(Passage for review)

Katelynn Phelan, 19, took her inspiration not from Bray, but from Brooklyn, and wants to blaze a trail down a road less travelled.

Katelynn Phelan, 19-year-old professional boxer [3-0].
Katelynn Phelan, 19-year-old professional boxer [3-0].
Image: Sharon Flanagan Photography

WHILE MOST OF us took time off work over Christmas, Katelynn Phelan put hers in.

She trained through it all: Christmas Eve, Christmas Day, the lot.

There were no festive parties, but equally no pity parties. Her job is a little bit different. The Kildare woman is a prizefighter — Ireland’s second-youngest, male or female, at just 19.

She loves her sport, but business is hardly booming. Phelan turned professional a year ago but until earlier this month had fought only twice, picking up eight rounds, two points wins and a couple of modest cheques in March and July of last year.

Sordid insurance prices have driven the game back north of the border: it would currently cost Phelan’s promoters, Boxing Ireland, 2,000% more to insure a fight card in Dundalk than it would 10 miles up the road in Newry.

There were five professional cards in Dublin in 2018. There was only one in 2019. And it’s a safe bet that there will be none in 2020.

And so, as soon as Phelan was informed a couple of months back of the prospect of a third professional fight up in Belfast on 1 February, she knew her Christmas binge would consist not of selection boxes, but of boxing.

“I actually got a full eight weeks’ training camp for the third fight,” she says of her latest outing, a four-round win on Eric Donovan’s undercard at the Devenish Complex last Saturday week. “We kind of had a bit of an incline that something would come up.

“Sure Christmas is just another day, like. I still got to spend it with my family and my training meant I got to enjoy my dinner more — like, I was hungry for dinner and I didn’t eat a load of shit like people normally do… Like I would normally do,” she laughs.

“I came into January two kilos lighter than I came into December, so that was the main thing!”

Phelan’s professional debut in March of last year was higher-profile than that of the majority of boxing prodigies.

She took the fight on only three weeks’ notice and, at a day’s notice, just hours removed from her weigh-in, she was informed that her inaugural bout versus Poland’s Monika Antonik would be televised as part of TG4′s live broadcast of the Clash of the Titans bill at Dublin’s National Stadium.

(End Passage for review)

§ **What the exercise asks**:
Can you copy the part of the article about Katelynn Phelan that begins at the words "Image: Sharon Flanagan" and stops after the words "at just 19."?

(Dataset extract)

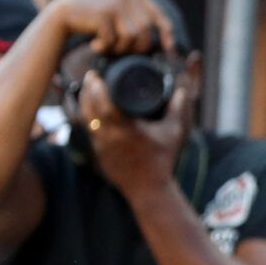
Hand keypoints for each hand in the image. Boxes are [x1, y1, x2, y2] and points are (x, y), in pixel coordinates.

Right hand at [48, 0, 179, 56]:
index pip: (159, 16)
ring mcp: (115, 3)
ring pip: (131, 37)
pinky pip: (113, 39)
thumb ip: (138, 19)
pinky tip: (95, 45)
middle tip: (121, 52)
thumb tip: (166, 42)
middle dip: (137, 47)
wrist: (65, 12)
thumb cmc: (96, 18)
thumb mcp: (120, 13)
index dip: (167, 34)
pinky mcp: (103, 13)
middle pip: (146, 31)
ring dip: (120, 48)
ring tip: (107, 47)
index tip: (171, 50)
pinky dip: (105, 47)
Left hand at [78, 71, 191, 195]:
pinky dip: (88, 118)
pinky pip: (89, 131)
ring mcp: (101, 146)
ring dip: (84, 104)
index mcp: (126, 129)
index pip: (104, 103)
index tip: (96, 75)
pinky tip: (90, 110)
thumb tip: (181, 91)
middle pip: (89, 109)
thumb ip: (177, 109)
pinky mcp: (98, 153)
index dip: (97, 88)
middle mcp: (109, 137)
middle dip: (87, 91)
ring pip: (85, 120)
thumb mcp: (173, 132)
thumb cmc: (163, 159)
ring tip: (87, 90)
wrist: (149, 188)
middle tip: (91, 77)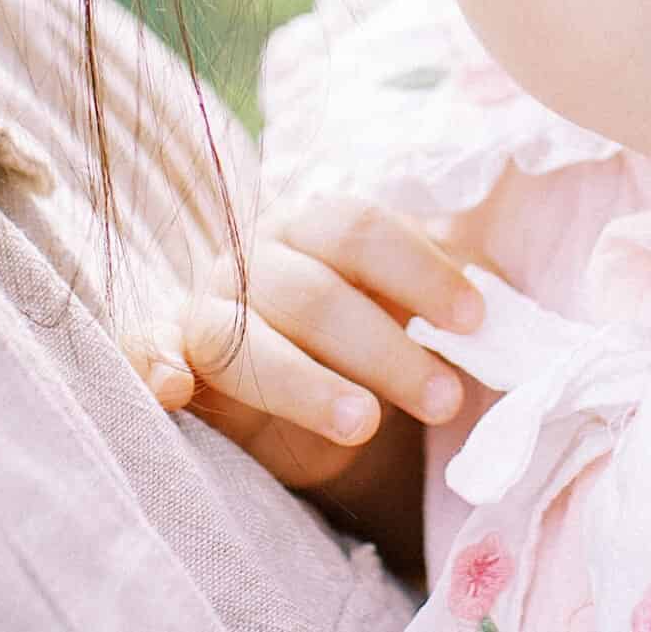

(End Dataset extract)

§ **Reply**:
Image: Sharon Flanagan Photography

WHILE MOST OF us took time off work over Christmas, Katelynn Phelan put hers in.

She trained through it all: Christmas Eve, Christmas Day, the lot.

There were no festive parties, but equally no pity parties. Her job is a little bit different. The Kildare woman is a prizefighter — Ireland’s second-youngest, male or female, at just 19.